Whereas the previous theory of vagueness rejects the major premise while also rejecting its negation (since both are undefined), epistemicism claims the major premise to be false and its negation to be true, which it asserts:
~ Major: There is a number of seconds n such that anyone who is precisely n seconds old is young, but anyone who is n + 1 seconds old is not young.
What epistemicism doesn’t do is identify any number n as the number in question. Unlike still another theory—supervaluationism about vagueness (Fine 1975)—which also preserves the law of the excluded middle, and asserts (~ Major), epistemicism acknowledges every instance of the quantified major premise to be either true or false, despite the fact that some of the truths are unknowable.

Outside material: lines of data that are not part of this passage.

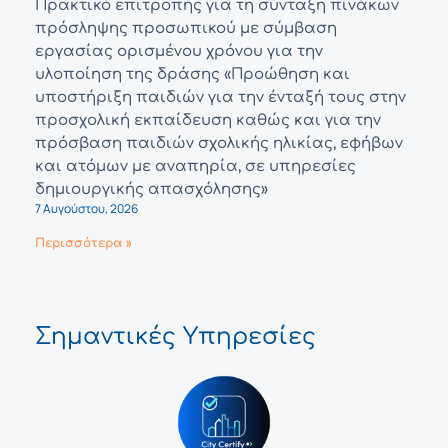
Πρακτικό επιτροπής για τη σύνταξη πινάκων
πρόσληψης προσωπικού με σύμβαση
εργασίας ορισμένου χρόνου για την
υλοποίηση της δράσης «Προώθηση και
υποστήριξη παιδιών για την ένταξή τους στην
προσχολική εκπαίδευση καθώς και για την
πρόσβαση παιδιών σχολικής ηλικίας, εφήβων
και ατόμων με αναπηρία, σε υπηρεσίες
δημιουργικής απασχόλησης»
7 Αυγούστου, 2026
Περισσότερα »
Σημαντικές Υπηρεσίες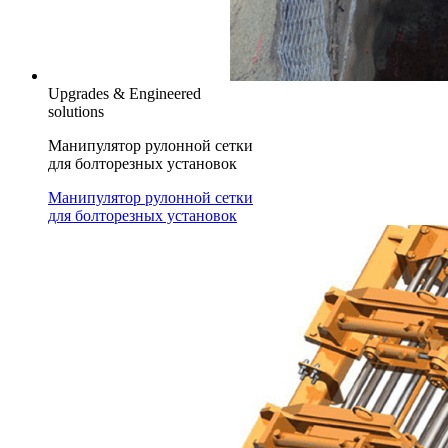
Upgrades & Engineered
solutions
Манипулятор рулонной сетки
для болторезных установок
Манипулятор рулонной сетки
для болторезных установок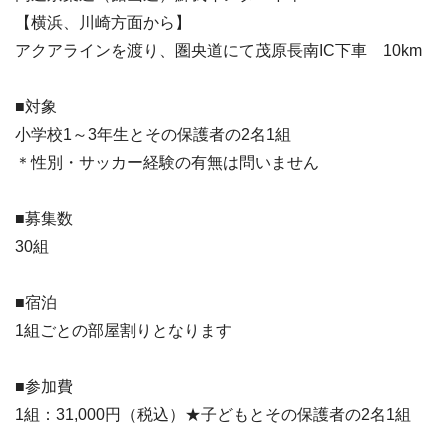
【横浜、川崎方面から】
アクアラインを渡り、圏央道にて茂原長南IC下車 10km
■対象
小学校1～3年生とその保護者の2名1組
＊性別・サッカー経験の有無は問いません
■募集数
30組
■宿泊
1組ごとの部屋割りとなります
■参加費
1組：31,000円（税込）★子どもとその保護者の2名1組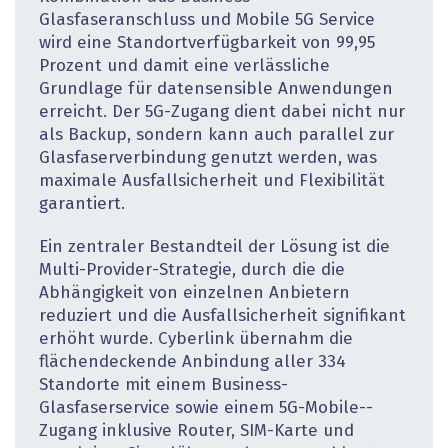
Glasfaseranschluss und Mobile 5G Service
wird eine Standortverfügbarkeit von 99,95
Prozent und damit eine verlässliche
Grundlage für datensensible Anwendungen
erreicht. Der 5G-Zugang dient dabei nicht nur
als Backup, sondern kann auch parallel zur
Glasfaserverbindung genutzt werden, was
maximale Ausfallsicherheit und Flexibilität
garantiert.
Ein zentraler Bestandteil der Lösung ist die
Multi-Provider-­Strategie, durch die die
Abhängigkeit von einzelnen Anbietern
reduziert und die Ausfallsicherheit signifikant
erhöht wurde. Cyberlink übernahm die
flächendeckende Anbindung aller 334
Standorte mit einem Business-
Glasfaserservice sowie einem 5G-Mobile-­
Zugang inklusive Router, SIM-Karte und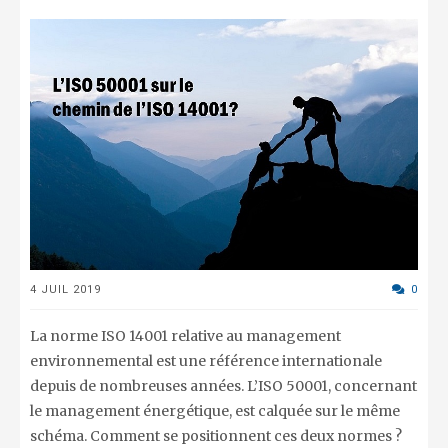
4 JUIL 2019
0
La norme ISO 14001 relative au management
environnemental est une référence internationale
depuis de nombreuses années. L’ISO 50001, concernant
le management énergétique, est calquée sur le même
schéma. Comment se positionnent ces deux normes ?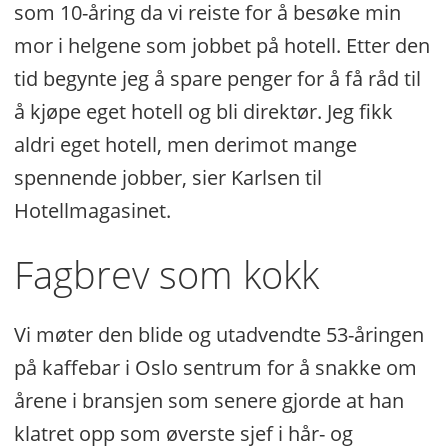
som 10-åring da vi reiste for å besøke min
mor i helgene som jobbet på hotell. Etter den
tid begynte jeg å spare penger for å få råd til
å kjøpe eget hotell og bli direktør. Jeg fikk
aldri eget hotell, men derimot mange
spennende jobber, sier Karlsen til
Hotellmagasinet.
Fagbrev som kokk
Vi møter den blide og utadvendte 53-åringen
på kaffebar i Oslo sentrum for å snakke om
årene i bransjen som senere gjorde at han
klatret opp som øverste sjef i hår- og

Higher-order vagueness arises for the epistemicist when one considers the predicates ┌is an object that can be known to be P┐ and ┌is an object that can be known not to be P┐. When P is vague in the epistemicist’s sense, these predicates are also vague. This means that although both predicates are totally defined, and although there are sharp lines separating things to which they apply from things to which they do not, the precise location of these lines is unknowable. Thus, the range of application of P can be divided into four regions as follows:
|P & so knowable||P but unknowable||Not P but not so knowable||Not P & so knowable|
Let “red” be P. Items in R1E are red and can be known to be so; those in R2E are also red, but cannot be known to be red. Similarly, items in R4E are not red, and can be known not to be, while those in R3E are not red but cannot be so known. Since the norm of assertion is knowledge (Williamson 1996), this means that to assert of an item x in R2E–R4E that “It is red,” as well as to assert of an item y in RE1–RE3 that “It is not red” is to violate the norms governing our linguistic practices, and so to make a kind of mistake. Of course, some of these mistakes are worse than others since when x is in RE3–RE4, and y is in RE1–RE2, what one asserts is also false (in addition to being unknowable). However, all are violations.
This creates a prima facie difficulty. Together, epistemicism plus the view that knowledge is the norm of assertion direct us not to assertively predicate either a vague predicate P, or its negation, of any item in its unknowable range R2E–R3E. In many conversational settings this is unproblematic, since there is often no need to provide definite P-verdicts for particular borderline cases. In some settings, no judgment whatsoever is required, while in others a hedged judgment—e.g., ┌That may be P┐, ┌That is probably P┐, ┌That is unlikely to be P┐—will do. However, if there are situations that do require definite P-verdicts, such hedges will not serve. In these cases, the demand for an unequivocal verdict conflicts with the epistemic theory of vagueness plus the conception of knowledge as the norm of assertion. Since there appear to be legal contexts of this sort, they may provide good test cases for evaluating the dispute between the epistemicism and other theories of vagueness.
Vagueness in the Law
Since vagueness in the law comes in different forms with different consequences, some preliminary distinctions are needed to narrow our focus. Three domains of legal vagueness are particularly important: vagueness in the content of the law, vagueness in the allowable evidence and prescribed procedures used in reaching a legal verdict, and vagueness in the enforcement or effect of the laws. A good example of the latter is the enforcement of the 65 miles per hour speed limit on freeways in southern California. Though the content of the law is precise, the practice of enforcing it includes a range of speeds of roughly 66–70 miles per hour at which whether or not one is stopped is (under normal conditions) a matter of substantial discretion on the part of the highway patrol. The effect is to create a range of borderline cases in which it is vague whether, and to what extent, drivers are in legal jeopardy. This sort of vagueness—which has no effect on the content of the law—is valuable and necessary both to allow law-abiding citizens a reasonable margin for error in their attempts to comply with the law, and to allocate the resources of law enforcement and the judiciary reasonably and efficiently.